GIVEN INFORMATION =>

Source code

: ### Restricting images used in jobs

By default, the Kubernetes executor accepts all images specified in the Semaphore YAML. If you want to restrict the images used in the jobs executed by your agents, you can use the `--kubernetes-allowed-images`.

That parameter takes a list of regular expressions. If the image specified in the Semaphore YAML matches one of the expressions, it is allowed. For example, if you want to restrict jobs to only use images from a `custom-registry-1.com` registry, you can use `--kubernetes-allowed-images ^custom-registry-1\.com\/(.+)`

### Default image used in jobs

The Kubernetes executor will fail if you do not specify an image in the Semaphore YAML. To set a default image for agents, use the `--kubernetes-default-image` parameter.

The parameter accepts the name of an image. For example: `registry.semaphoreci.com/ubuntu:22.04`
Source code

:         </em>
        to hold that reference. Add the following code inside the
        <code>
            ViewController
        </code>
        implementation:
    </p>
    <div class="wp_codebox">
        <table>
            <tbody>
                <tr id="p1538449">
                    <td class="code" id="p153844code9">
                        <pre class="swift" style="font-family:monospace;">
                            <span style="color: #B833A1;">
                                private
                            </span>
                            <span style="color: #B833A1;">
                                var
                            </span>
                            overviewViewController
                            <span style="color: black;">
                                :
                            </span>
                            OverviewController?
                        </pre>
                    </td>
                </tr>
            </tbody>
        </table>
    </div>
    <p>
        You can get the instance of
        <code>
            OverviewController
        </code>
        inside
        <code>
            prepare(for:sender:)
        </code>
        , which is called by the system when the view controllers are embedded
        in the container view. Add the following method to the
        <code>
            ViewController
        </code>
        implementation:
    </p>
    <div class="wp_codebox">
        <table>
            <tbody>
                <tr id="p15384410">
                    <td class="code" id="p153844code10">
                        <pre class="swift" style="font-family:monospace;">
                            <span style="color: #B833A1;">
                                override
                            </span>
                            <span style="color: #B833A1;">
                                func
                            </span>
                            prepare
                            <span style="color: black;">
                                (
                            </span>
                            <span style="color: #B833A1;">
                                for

WORK TO COMPLETE => Output the lines from the start of the entries through the line containing "By default, the", both included, as a JSON list of strings, one string per line, with blank lines omitted.

ANSWER FOR THIS EXERCISE =>
[
  "Source code",
  ": ### Restricting images used in jobs",
  "By default, the Kubernetes executor accepts all images specified in the Semaphore YAML. If you want to restrict the images used in the jobs executed by your agents, you can use the `--kubernetes-allowed-images`."
]